= N. J. Dawood =

Iraqi translator (1927–2014)

Nessim Joseph Dawood (27 August 1927 – 20 November 2014) was an Iraqi Jewish translator, who is best known for his translation of the Quran.

==Life==

Nessim Joseph Dawood was born in Baghdad to a Jewish family. His family name was Yehuda, but in the Iraqi tradition his legal name consisted of his own given name, plus those of his father and paternal grandfather, “Nessim Yousef [Joseph] David.” He changed "David" to "Dawood" when he was granted British nationality in the 1940s. His pen name was N. J. Dawood.

Bilingual in Arabic and English, he started tutoring schoolmates in English. He came to England as an Iraq state scholar in 1945, and studied English Literature and Classical Arabic at the University of London in the first cohort of students to resume normal university studies after the Second World War.

After graduating in 1949, he worked as a journalist and was invited by Sir Allen Lane – the founder of Penguin Books – to translate a selection of Tales from the Thousand and One Nights into English, to mark the publication of Penguin No. 1001 in 1954. According to his introduction, Dawood decided to "ignore the division of the tales into nights" and removed the poems because he thought they were "devoid of literary merit". Dawood also added a number of other tales that were not in previous editions of the Thousand and One Nights. Several of these Tales were broadcast during the 1950s on the BBC, in radio productions by Terence Tiller. Geert Jan van Gelder, Professor Emeritus at the University of Oxford and an expert on Classical Arabic literature, has called Dawood's translation "unsatisfactory, to put it mildly". It has also been published as an audiobook and has remained in print as a Penguin for some seven decades.

Lane and E. V. Rieu, the editor of Penguin Classics, proposed a new translation of the Koran, which at that time was largely unknown to British readers. The only previous translations were in an archaic, literal style; the aim was to produce a modern translation that would be accessible to the English-speaking reader. The first edition was published in 1956 as Penguin No. L52. In this edition, Dawood rearranged the chapters (surahs) into more-or-less chronological order, to make them easier to understand, in line with the chronological approach found in the Old and New Testaments. Later revisions of his translation reverted to the traditional sequence of the surahs (beginning with the short surah Al Fātiḥah, but further roughly arranged in descending order of length).

His translation of the Koran is one of the best-selling English language versions – it has been reprinted at least 70 times, appearing in several revised editions and formats (and also in pirated editions published in Iran and Lebanon). For him, the Koran was a lifelong “work in progress” – constantly revised and refined in the course of an entire career. Language and use of English change constantly over time: for example, terms such as “Men” and “Mankind” did not have the same gender-specific connotations for the reader of the 1950s that might apply today. Dawood's translation has never been out of print; his final revised edition was published in May 2014.

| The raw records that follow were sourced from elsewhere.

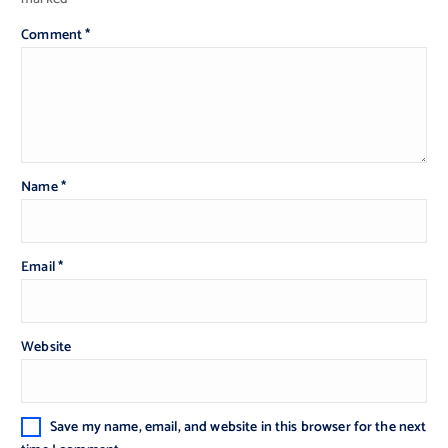
Comment
*
Name
*
Email
*
Website
Save my name, email, and website in this browser for the next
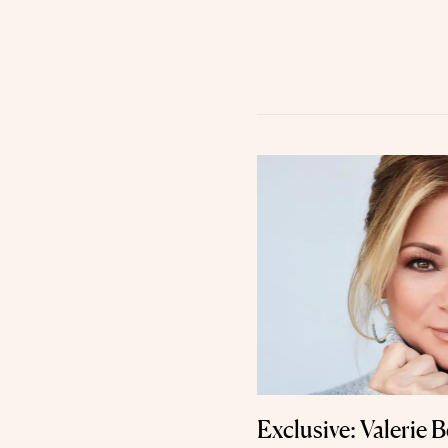
Exclusive: Valerie B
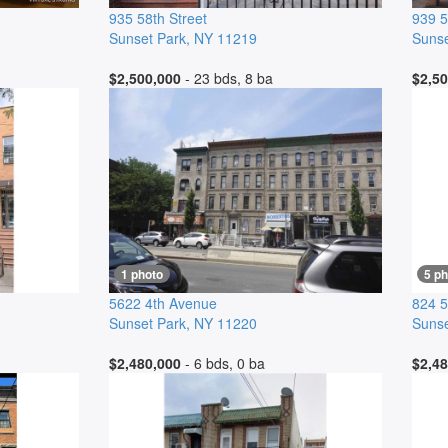
935 58th Street
939 5
Sunset Park
,
NY
11219
Sunse
$2,500,000
- 23 bds, 8 ba
$2,50
1 photo
5 p
5622 4th Avenue
824 5
Sunset Park
,
NY
11220
Sunse
$2,480,000
- 6 bds, 0 ba
$2,48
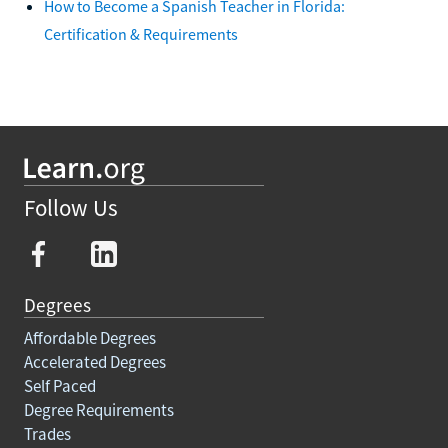
How to Become a Spanish Teacher in Florida:
Certification & Requirements
Follow Us
Degrees
Affordable Degrees
Accelerated Degrees
Self Paced
Degree Requirements
Trades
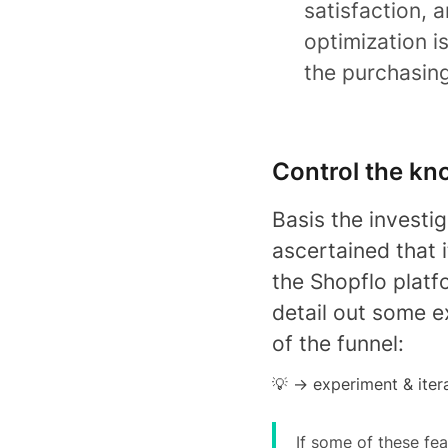
satisfaction, 
optimization 
the purchasin
Control the kn
Basis the investi
ascertained that i
the Shopflo platf
detail out some e
of the funnel:
💡 -> experiment & iter
If some of these fea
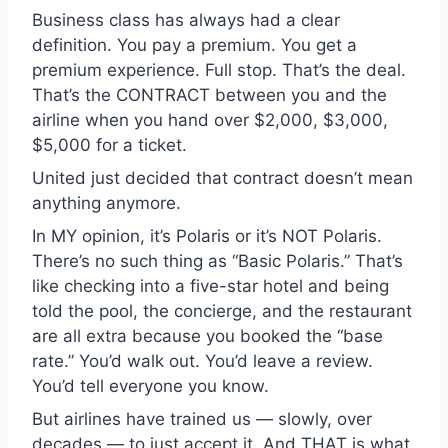
Business class has always had a clear
definition. You pay a premium. You get a
premium experience. Full stop. That’s the deal.
That’s the CONTRACT between you and the
airline when you hand over $2,000, $3,000,
$5,000 for a ticket.
United just decided that contract doesn’t mean
anything anymore.
In MY opinion, it’s Polaris or it’s NOT Polaris.
There’s no such thing as “Basic Polaris.” That’s
like checking into a five-star hotel and being
told the pool, the concierge, and the restaurant
are all extra because you booked the “base
rate.” You’d walk out. You’d leave a review.
You’d tell everyone you know.
But airlines have trained us — slowly, over
decades — to just accept it. And THAT is what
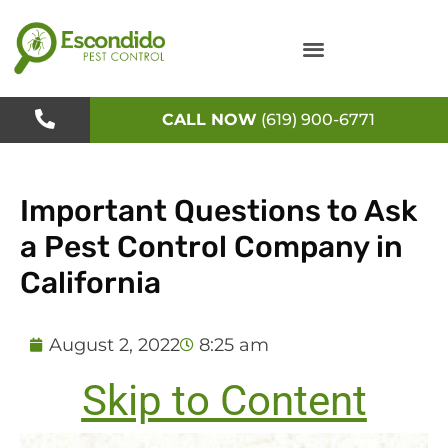
Skip
to
content
CALL NOW
(619) 900-6771
Important Questions to Ask
a Pest Control Company in
California
August 2, 2022
8:25 am
Skip to Content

He died on 20 November 2014.

== Approach to translation ==

Dawood greatly admired the Koran's eloquence and powerful rhetoric, describing it in his introduction as "not only one of the most influential books of prophetic literature but also a literary masterpiece in its own right" and his translation endeavoured to do justice to both. The translation includes explanatory footnotes.

Dawood has also edited and abridged the Muqaddimah of the great philosopher-historian Ibn Khaldun, published by Princeton University Press, and described by Mark Zuckerberg as "one of the 23 books everyone should read". He has retold some of the best-known stories of the Arabian Nights in three children's books, in the Puffin Books series.

In the late 1950s, Dawood founded the Arabic Advertising & Publishing Co Ltd, a language consultancy specializing in Arabic. The 1960s and 1970s were a crucial time for development of the Middle East as a market for British, European and North American products and services. Some of the best-known brands still use hand-drawn Arabic logos that he developed at that time. The company until recently traded as Aradco VSI Ltd, providing translation and language services in every commercially important language. Dawood's academic discipline and key tenets govern the company's approach to all its work: a good translation should always appear to the reader to be the "original version", never a translation of something else.